INPUT ROWS:

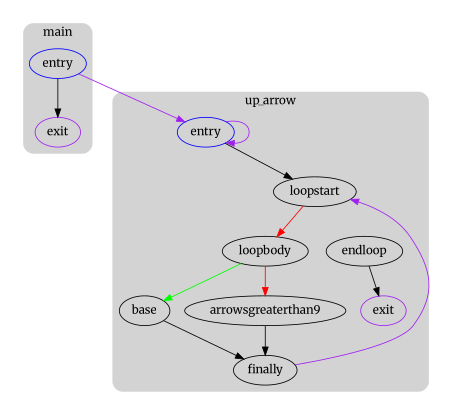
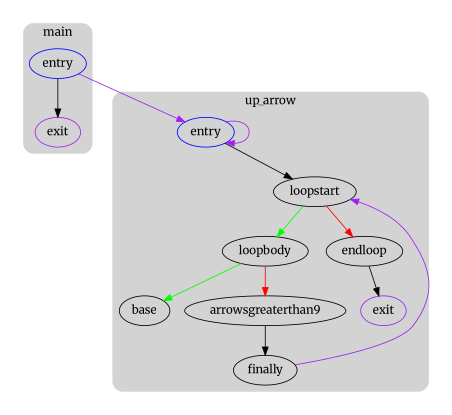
  digraph {
    compound=true
    fontname=Merriweather
    node [fontname=Merriweather shape=oval]
    edge [fontname=Merriweather]
    n1 [color=blue label=entry rank=source]
    n2 [color=purple label=exit rank=sink shape=""]
    n3 [color=blue label=entry rank=source]
    n4 [label=loopstart]
    n5 [label=loopbody]
    n6 [label=endloop]
    n7 [label=base]
    n8 [label=arrowsgreaterthan9]
    n9 [label=finally]
    n10 [color=purple label=exit rank=sink shape=""]
    subgraph cluster_1 {
      peripheries=0
      subgraph cluster_2 {
        peripheries=0
        subgraph cluster_3 {
          bgcolor=lightgray
          color=darkgray
          label=main
          peripheries=0
          style=rounded
          n1
          n2
        }
      }
      subgraph cluster_4 {
        peripheries=0
        subgraph cluster_5 {
          bgcolor=lightgray
          color=darkgray
          label=up_arrow
          peripheries=0
          style=rounded
          n3
          n4
          n5
          n6
          n7
          n8
          n9
          n10
        }
      }
    }
    n1 -> n2 [color=black]
    n1 -> n3 [color=purple]
    n3 -> n3 [color=purple]
    n3 -> n4
-   n4 -> n5 [color=red]
+   n4 -> n5 [color=green]
+   n4 -> n6 [color=red]
    n5 -> n7 [color=green]
    n5 -> n8 [color=red]
    n6 -> n10 [color=black]
-   n7 -> n9
    n8 -> n9
    n9 -> n4 [color=purple]
  }
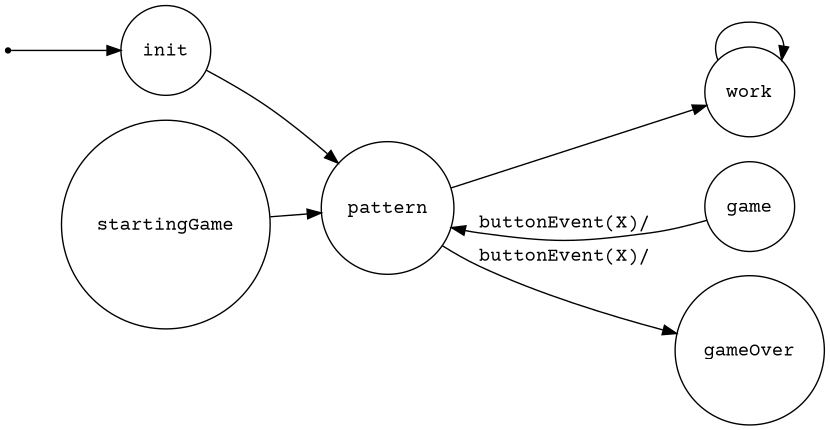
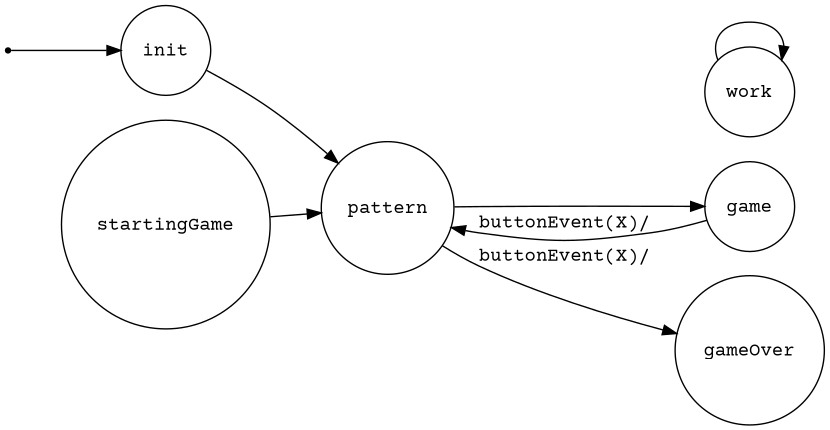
  digraph {
    fontname="Courier Prime"
    rankdir=LR
    node [fontname="Courier Prime" shape=circle]
    edge [fontname="Courier Prime"]
    iniziale [shape=point]
    init
    pattern
    work
    startingGame
    game
    gameOver
    iniziale -> init
    init -> pattern
-   pattern -> work
+   pattern -> game
    pattern -> gameOver [label="buttonEvent(X)/"]
    work -> work
    startingGame -> pattern
    game -> pattern [label="buttonEvent(X)/"]
  }
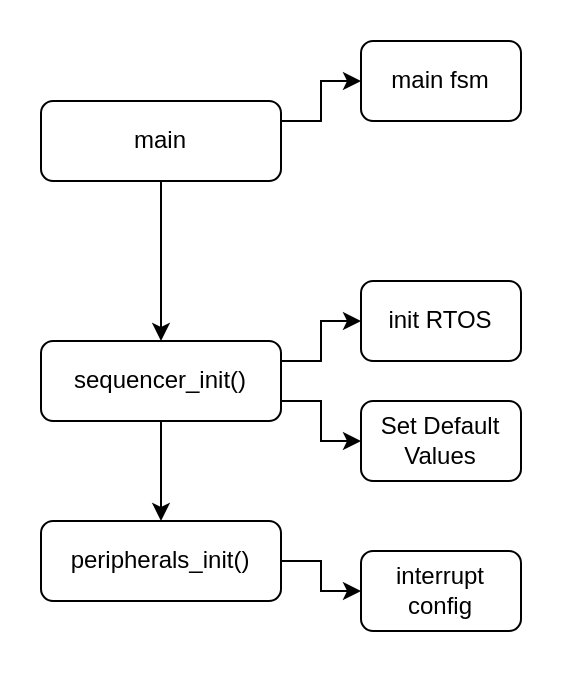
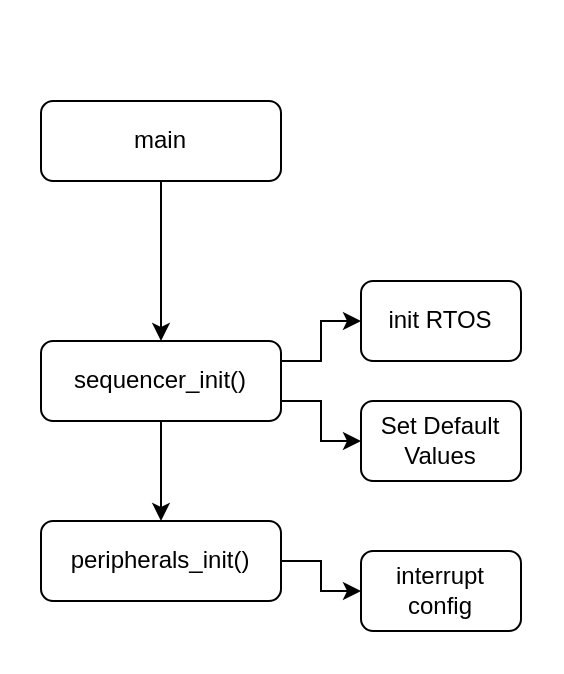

YOUR TASK:
Pick out every line of the data above that contains the string "fontname" and copy each one.

RESULT BELOW:
    fontname=Merriweather
    node [fontname=Merriweather shape=oval]
    edge [fontname=Merriweather]
    fontname="Courier Prime"
    node [fontname="Courier Prime" shape=circle]
    edge [fontname="Courier Prime"]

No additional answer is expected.